*** SOURCE MATERIAL ***

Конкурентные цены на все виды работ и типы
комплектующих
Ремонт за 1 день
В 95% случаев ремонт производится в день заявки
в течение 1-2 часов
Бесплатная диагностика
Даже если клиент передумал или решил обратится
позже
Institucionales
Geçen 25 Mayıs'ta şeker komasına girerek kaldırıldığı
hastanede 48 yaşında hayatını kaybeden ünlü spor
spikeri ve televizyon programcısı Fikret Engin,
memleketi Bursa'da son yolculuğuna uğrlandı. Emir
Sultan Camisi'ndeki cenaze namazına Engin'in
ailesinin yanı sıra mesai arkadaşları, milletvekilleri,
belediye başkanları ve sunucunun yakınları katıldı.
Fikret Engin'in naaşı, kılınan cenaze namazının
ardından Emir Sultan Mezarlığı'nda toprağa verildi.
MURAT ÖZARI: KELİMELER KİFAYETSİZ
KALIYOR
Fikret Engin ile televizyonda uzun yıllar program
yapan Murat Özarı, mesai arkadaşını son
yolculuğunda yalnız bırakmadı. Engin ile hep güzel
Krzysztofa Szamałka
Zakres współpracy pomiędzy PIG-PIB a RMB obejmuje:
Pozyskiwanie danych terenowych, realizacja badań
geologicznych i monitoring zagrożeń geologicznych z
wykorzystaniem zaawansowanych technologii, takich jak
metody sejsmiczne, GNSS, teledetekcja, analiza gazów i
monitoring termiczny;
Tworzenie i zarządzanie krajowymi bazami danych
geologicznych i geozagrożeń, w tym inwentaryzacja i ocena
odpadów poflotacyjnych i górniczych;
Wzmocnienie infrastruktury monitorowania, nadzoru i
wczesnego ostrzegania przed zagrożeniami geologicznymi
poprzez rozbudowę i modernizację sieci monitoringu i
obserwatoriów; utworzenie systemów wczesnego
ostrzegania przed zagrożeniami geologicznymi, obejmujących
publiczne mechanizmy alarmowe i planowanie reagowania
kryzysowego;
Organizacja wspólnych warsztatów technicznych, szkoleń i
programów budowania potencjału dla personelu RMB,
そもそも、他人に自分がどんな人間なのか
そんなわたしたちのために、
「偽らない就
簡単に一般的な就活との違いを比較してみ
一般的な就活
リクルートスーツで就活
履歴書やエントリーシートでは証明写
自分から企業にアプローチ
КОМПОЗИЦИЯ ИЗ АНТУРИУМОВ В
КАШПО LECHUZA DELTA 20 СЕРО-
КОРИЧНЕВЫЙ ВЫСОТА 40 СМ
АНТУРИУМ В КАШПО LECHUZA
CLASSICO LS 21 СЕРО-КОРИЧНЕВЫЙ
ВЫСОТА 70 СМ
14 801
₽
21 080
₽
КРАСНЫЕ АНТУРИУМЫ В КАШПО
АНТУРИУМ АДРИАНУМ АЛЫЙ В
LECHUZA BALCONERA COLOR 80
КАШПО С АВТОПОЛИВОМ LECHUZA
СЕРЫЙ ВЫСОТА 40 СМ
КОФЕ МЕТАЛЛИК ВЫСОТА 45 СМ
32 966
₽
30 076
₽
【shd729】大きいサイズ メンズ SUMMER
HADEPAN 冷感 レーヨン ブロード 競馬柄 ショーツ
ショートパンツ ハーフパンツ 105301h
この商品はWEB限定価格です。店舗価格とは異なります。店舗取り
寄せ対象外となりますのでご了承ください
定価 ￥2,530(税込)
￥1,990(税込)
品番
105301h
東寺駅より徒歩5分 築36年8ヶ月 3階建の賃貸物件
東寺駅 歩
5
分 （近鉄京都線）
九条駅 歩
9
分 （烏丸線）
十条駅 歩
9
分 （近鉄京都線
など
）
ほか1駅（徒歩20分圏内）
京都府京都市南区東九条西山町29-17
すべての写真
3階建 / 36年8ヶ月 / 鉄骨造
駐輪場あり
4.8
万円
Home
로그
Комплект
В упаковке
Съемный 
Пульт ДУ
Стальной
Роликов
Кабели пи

*** End of SOURCE MATERIAL ***

[TO DO]:
Reproduce every line of the material above without changing any character or line break.

[EXPECTED ANSWER]:
Конкурентные цены на все виды работ и типы
комплектующих
Ремонт за 1 день
В 95% случаев ремонт производится в день заявки
в течение 1-2 часов
Бесплатная диагностика
Даже если клиент передумал или решил обратится
позже
Institucionales
Geçen 25 Mayıs'ta şeker komasına girerek kaldırıldığı
hastanede 48 yaşında hayatını kaybeden ünlü spor
spikeri ve televizyon programcısı Fikret Engin,
memleketi Bursa'da son yolculuğuna uğrlandı. Emir
Sultan Camisi'ndeki cenaze namazına Engin'in
ailesinin yanı sıra mesai arkadaşları, milletvekilleri,
belediye başkanları ve sunucunun yakınları katıldı.
Fikret Engin'in naaşı, kılınan cenaze namazının
ardından Emir Sultan Mezarlığı'nda toprağa verildi.
MURAT ÖZARI: KELİMELER KİFAYETSİZ
KALIYOR
Fikret Engin ile televizyonda uzun yıllar program
yapan Murat Özarı, mesai arkadaşını son
yolculuğunda yalnız bırakmadı. Engin ile hep güzel
Krzysztofa Szamałka
Zakres współpracy pomiędzy PIG-PIB a RMB obejmuje:
Pozyskiwanie danych terenowych, realizacja badań
geologicznych i monitoring zagrożeń geologicznych z
wykorzystaniem zaawansowanych technologii, takich jak
metody sejsmiczne, GNSS, teledetekcja, analiza gazów i
monitoring termiczny;
Tworzenie i zarządzanie krajowymi bazami danych
geologicznych i geozagrożeń, w tym inwentaryzacja i ocena
odpadów poflotacyjnych i górniczych;
Wzmocnienie infrastruktury monitorowania, nadzoru i
wczesnego ostrzegania przed zagrożeniami geologicznymi
poprzez rozbudowę i modernizację sieci monitoringu i
obserwatoriów; utworzenie systemów wczesnego
ostrzegania przed zagrożeniami geologicznymi, obejmujących
publiczne mechanizmy alarmowe i planowanie reagowania
kryzysowego;
Organizacja wspólnych warsztatów technicznych, szkoleń i
programów budowania potencjału dla personelu RMB,
そもそも、他人に自分がどんな人間なのか
そんなわたしたちのために、
「偽らない就
簡単に一般的な就活との違いを比較してみ
一般的な就活
リクルートスーツで就活
履歴書やエントリーシートでは証明写
自分から企業にアプローチ
КОМПОЗИЦИЯ ИЗ АНТУРИУМОВ В
КАШПО LECHUZA DELTA 20 СЕРО-
КОРИЧНЕВЫЙ ВЫСОТА 40 СМ
АНТУРИУМ В КАШПО LECHUZA
CLASSICO LS 21 СЕРО-КОРИЧНЕВЫЙ
ВЫСОТА 70 СМ
14 801
₽
21 080
₽
КРАСНЫЕ АНТУРИУМЫ В КАШПО
АНТУРИУМ АДРИАНУМ АЛЫЙ В
LECHUZA BALCONERA COLOR 80
КАШПО С АВТОПОЛИВОМ LECHUZA
СЕРЫЙ ВЫСОТА 40 СМ
КОФЕ МЕТАЛЛИК ВЫСОТА 45 СМ
32 966
₽
30 076
₽
【shd729】大きいサイズ メンズ SUMMER
HADEPAN 冷感 レーヨン ブロード 競馬柄 ショーツ
ショートパンツ ハーフパンツ 105301h
この商品はWEB限定価格です。店舗価格とは異なります。店舗取り
寄せ対象外となりますのでご了承ください
定価 ￥2,530(税込)
￥1,990(税込)
品番
105301h
東寺駅より徒歩5分 築36年8ヶ月 3階建の賃貸物件
東寺駅 歩
5
分 （近鉄京都線）
九条駅 歩
9
分 （烏丸線）
十条駅 歩
9
分 （近鉄京都線
など
）
ほか1駅（徒歩20分圏内）
京都府京都市南区東九条西山町29-17
すべての写真
3階建 / 36年8ヶ月 / 鉄骨造
駐輪場あり
4.8
万円
Home
로그
Комплект
В упаковке
Съемный 
Пульт ДУ
Стальной
Роликов
Кабели пи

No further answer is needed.